### How to complete this task
Whenever a line carries the word "visitors", pull it out of the entries.

### Provided material

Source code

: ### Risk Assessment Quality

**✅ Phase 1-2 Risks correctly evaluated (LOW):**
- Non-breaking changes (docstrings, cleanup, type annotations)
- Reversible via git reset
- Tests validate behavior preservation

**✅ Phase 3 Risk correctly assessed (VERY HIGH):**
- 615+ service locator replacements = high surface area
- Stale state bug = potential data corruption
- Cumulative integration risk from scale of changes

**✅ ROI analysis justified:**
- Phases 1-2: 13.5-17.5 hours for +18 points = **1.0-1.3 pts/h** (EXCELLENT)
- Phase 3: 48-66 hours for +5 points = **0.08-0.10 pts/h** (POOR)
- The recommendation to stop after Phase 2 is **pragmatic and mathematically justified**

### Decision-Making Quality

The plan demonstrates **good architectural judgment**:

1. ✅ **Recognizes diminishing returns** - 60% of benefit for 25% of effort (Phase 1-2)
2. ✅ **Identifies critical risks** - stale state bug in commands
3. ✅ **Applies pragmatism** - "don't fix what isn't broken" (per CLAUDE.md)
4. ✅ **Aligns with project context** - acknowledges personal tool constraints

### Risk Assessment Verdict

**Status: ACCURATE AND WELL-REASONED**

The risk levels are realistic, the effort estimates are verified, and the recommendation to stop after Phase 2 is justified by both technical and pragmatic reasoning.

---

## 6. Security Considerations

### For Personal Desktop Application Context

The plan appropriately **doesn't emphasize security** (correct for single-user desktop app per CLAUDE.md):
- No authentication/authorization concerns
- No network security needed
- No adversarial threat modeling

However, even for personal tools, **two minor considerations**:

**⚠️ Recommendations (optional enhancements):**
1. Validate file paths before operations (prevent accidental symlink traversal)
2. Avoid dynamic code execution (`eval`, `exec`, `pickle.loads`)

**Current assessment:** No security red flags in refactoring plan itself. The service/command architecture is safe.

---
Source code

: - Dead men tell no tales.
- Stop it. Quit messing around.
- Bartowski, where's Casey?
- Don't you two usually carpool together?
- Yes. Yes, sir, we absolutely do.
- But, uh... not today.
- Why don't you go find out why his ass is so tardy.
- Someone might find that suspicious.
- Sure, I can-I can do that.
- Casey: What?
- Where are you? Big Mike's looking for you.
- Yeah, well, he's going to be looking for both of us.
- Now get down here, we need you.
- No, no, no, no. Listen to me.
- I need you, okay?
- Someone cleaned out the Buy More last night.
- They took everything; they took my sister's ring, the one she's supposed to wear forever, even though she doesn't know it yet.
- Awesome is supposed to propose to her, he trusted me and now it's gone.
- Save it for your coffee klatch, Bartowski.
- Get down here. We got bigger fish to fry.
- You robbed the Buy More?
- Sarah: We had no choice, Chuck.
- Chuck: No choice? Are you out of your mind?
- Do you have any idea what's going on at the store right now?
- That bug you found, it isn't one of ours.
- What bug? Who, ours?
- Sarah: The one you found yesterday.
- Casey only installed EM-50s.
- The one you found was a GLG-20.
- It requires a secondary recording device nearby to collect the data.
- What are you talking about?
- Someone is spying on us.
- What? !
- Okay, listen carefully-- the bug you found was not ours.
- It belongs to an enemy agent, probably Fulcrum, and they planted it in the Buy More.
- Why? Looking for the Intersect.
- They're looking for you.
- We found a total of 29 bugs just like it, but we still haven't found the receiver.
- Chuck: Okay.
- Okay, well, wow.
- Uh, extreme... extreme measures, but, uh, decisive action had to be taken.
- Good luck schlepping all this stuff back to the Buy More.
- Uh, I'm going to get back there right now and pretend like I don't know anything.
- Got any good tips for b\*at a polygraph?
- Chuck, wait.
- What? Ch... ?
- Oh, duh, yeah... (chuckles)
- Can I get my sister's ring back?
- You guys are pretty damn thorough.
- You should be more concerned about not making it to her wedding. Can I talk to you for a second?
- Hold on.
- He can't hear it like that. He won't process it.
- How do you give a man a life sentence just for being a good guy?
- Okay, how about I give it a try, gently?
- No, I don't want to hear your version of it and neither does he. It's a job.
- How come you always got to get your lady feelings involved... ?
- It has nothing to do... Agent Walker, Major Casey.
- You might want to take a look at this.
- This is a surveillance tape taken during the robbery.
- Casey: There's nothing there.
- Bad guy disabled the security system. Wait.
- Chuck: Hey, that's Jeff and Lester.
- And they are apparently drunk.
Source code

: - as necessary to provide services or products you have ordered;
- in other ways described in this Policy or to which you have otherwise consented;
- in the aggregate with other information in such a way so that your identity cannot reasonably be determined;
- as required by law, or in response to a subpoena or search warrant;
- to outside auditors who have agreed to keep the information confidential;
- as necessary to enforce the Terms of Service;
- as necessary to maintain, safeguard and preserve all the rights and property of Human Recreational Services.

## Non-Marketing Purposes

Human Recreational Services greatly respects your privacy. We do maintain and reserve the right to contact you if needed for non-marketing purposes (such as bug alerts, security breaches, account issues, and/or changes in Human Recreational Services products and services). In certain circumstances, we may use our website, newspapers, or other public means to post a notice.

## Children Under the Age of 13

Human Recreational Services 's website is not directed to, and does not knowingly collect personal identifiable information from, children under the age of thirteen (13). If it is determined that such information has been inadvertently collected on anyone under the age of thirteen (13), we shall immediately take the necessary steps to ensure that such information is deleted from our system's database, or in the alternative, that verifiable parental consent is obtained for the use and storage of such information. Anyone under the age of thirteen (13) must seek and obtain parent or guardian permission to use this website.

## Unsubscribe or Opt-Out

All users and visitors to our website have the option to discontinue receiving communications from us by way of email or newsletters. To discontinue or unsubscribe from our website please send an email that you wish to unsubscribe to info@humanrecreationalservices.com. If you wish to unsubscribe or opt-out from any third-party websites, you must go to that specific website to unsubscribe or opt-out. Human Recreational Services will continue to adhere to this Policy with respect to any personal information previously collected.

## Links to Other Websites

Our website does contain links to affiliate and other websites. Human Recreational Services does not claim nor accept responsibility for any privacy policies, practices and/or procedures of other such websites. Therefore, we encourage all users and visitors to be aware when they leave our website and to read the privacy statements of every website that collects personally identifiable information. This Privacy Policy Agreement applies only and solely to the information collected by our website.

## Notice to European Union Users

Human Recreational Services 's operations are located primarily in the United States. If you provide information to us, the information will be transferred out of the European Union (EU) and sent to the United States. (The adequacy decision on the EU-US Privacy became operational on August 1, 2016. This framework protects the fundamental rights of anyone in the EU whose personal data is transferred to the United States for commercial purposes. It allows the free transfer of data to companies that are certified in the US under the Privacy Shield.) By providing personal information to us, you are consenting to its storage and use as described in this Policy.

### Final answer
All users and visitors to our website have the option to discontinue receiving communications from us by way of email or newsletters. To discontinue or unsubscribe from our website please send an email that you wish to unsubscribe to info@humanrecreationalservices.com. If you wish to unsubscribe or opt-out from any third-party websites, you must go to that specific website to unsubscribe or opt-out. Human Recreational Services will continue to adhere to this Policy with respect to any personal information previously collected.
Our website does contain links to affiliate and other websites. Human Recreational Services does not claim nor accept responsibility for any privacy policies, practices and/or procedures of other such websites. Therefore, we encourage all users and visitors to be aware when they leave our website and to read the privacy statements of every website that collects personally identifiable information. This Privacy Policy Agreement applies only and solely to the information collected by our website.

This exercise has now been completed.